QF’s Discriminant

Algebra-1

1. Fundamental Concepts

Definition: The discriminant of a quadratic equation $$ax^2 + bx + c = 0$$ is given by $$\Delta = b^2 - 4ac$$ .
Nature of Roots: Determines the nature of the roots (real, complex, distinct, or repeated).
Conditions:
- If $$\Delta > 0$$ , there are two distinct real roots.
- If $$\Delta = 0$$ , there is exactly one real root (a repeated root).
- If $$\Delta < 0$$ , there are two complex conjugate roots

2. Key Concepts

Basic Rule: $$\Delta = b^2 - 4ac$$

Degree Preservation: The discriminant helps in determining the number and type of solutions without solving the equation.

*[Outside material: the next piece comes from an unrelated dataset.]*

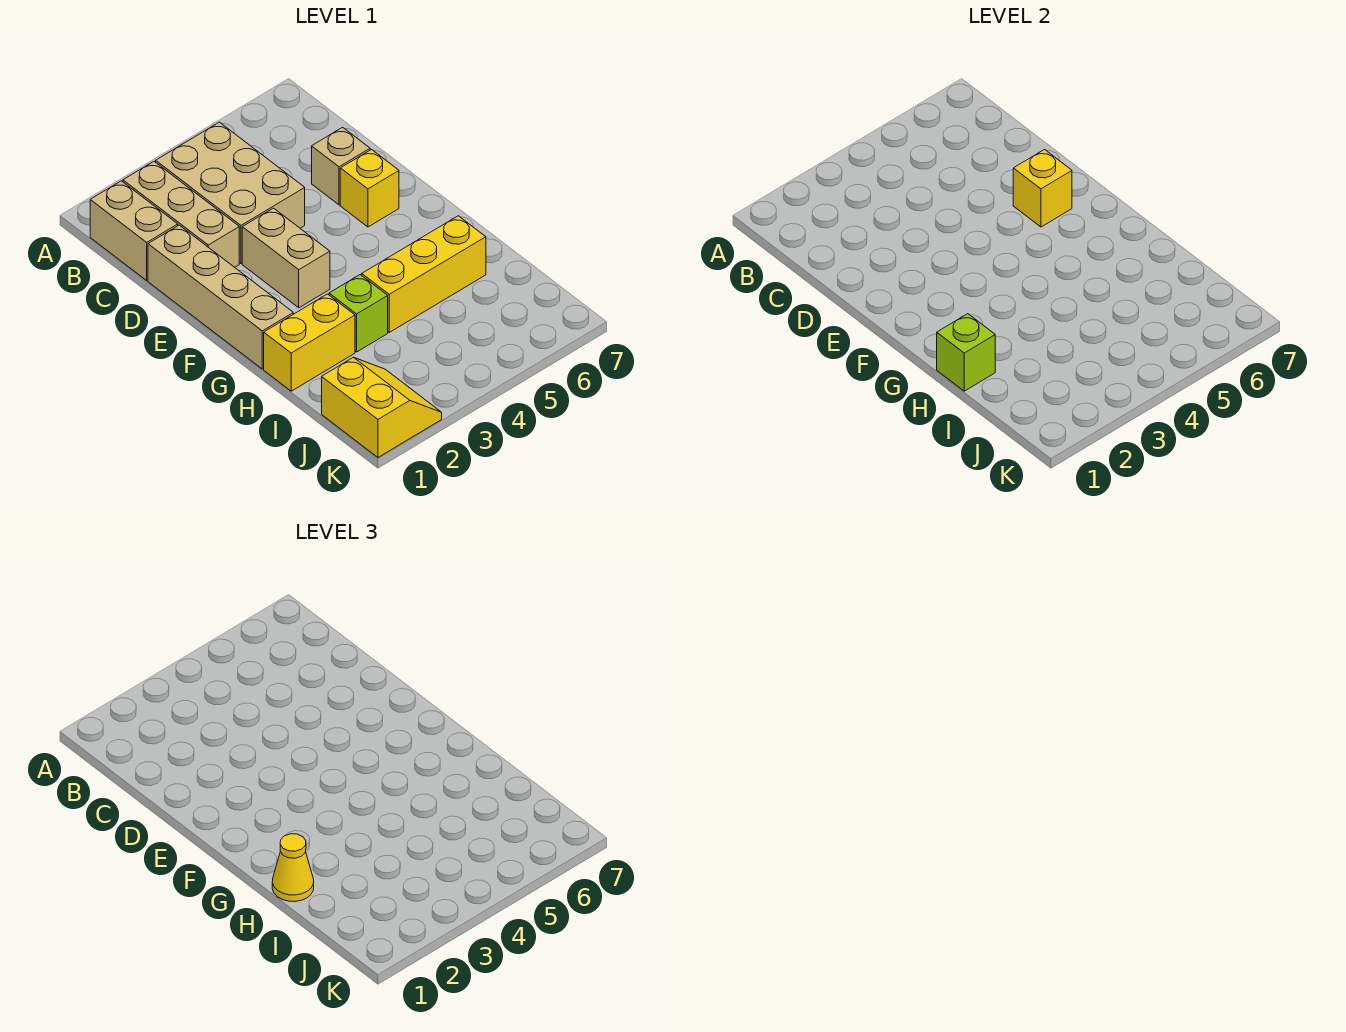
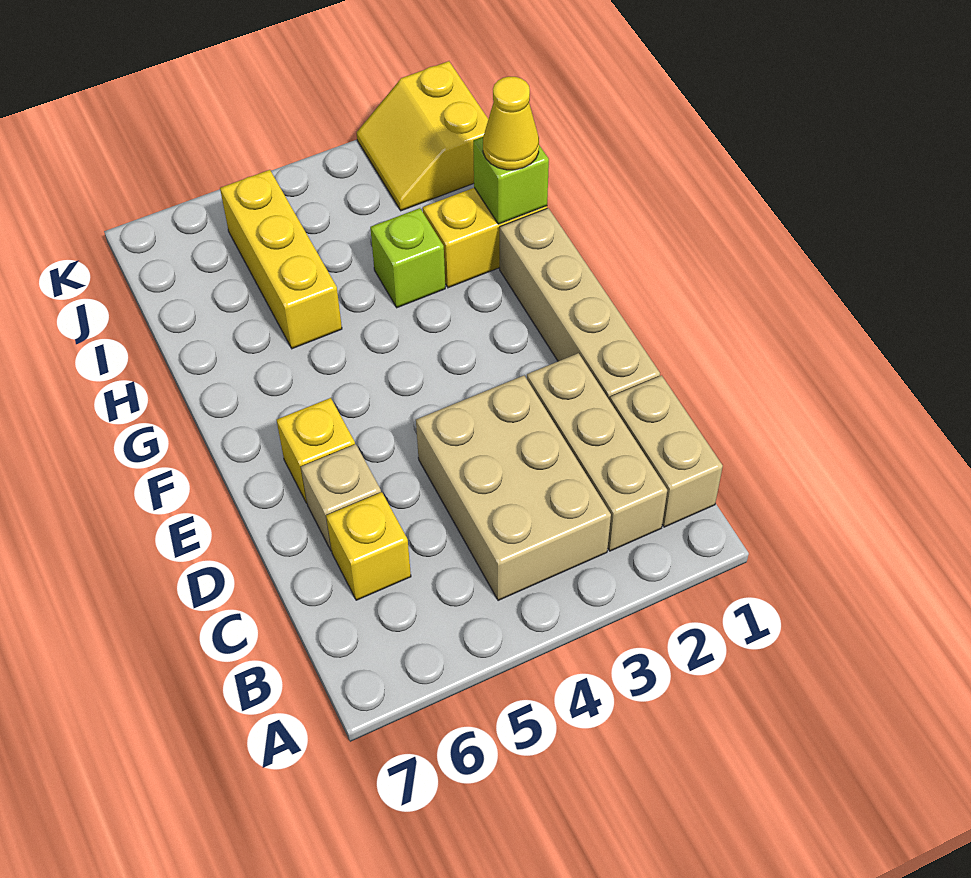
tan brick E3:F3 level 1 -> none
yellow brick E6 level 2 -> yellow brick C6 level 1
yellow brick H4:H6 level 1 -> yellow brick H5:J5 level 1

Application: Used to analyze the roots of quadratic equations in various fields such as physics and engineering.

3. Examples

Example 1 (Basic)

Problem: Determine the nature of the roots for the quadratic equation $$2x^2 + 3x + 1 = 0$$ .

Step-by-Step Solution:

Identify coefficients: $$a = 2$$ , $$b = 3$$ , $$c = 1$$ .
Calculate the discriminant: $$\Delta = b^2 - 4ac = 3^2 - 4 \cdot 2 \cdot 1 = 9 - 8 = 1$$ .
Since $$\Delta > 0$$ , there are two distinct real roots.

Validation: Substitute into the quadratic formula to confirm the roots are real and distinct.

Example 2 (Intermediate)

Problem: For the quadratic equation $$x^2 - 4x + 4 = 0$$ , determine the nature of the roots.

Step-by-Step Solution:

Identify coefficients: $$a = 1$$ , $$b = -4$$ , $$c = 4$$ .
Calculate the discriminant: $$\Delta = b^2 - 4ac = (-4)^2 - 4 \cdot 1 \cdot 4 = 16 - 16 = 0$$ .
Since $$\Delta = 0$$ , there is exactly one real root (a repeated root).

Validation: Substitute into the quadratic formula to confirm the root is a repeated real root.

4. Problem-Solving Techniques

Visual Strategy: Use a flowchart to decide the nature of the roots based on the value of the discriminant.
Error-Proofing: Always double-check the values of $$a$$ , $$b$$ , and $$c$$ before calculating the discriminant.
Concept Reinforcement: Practice with a variety of quadratic equations to reinforce understanding of the discriminant’s role.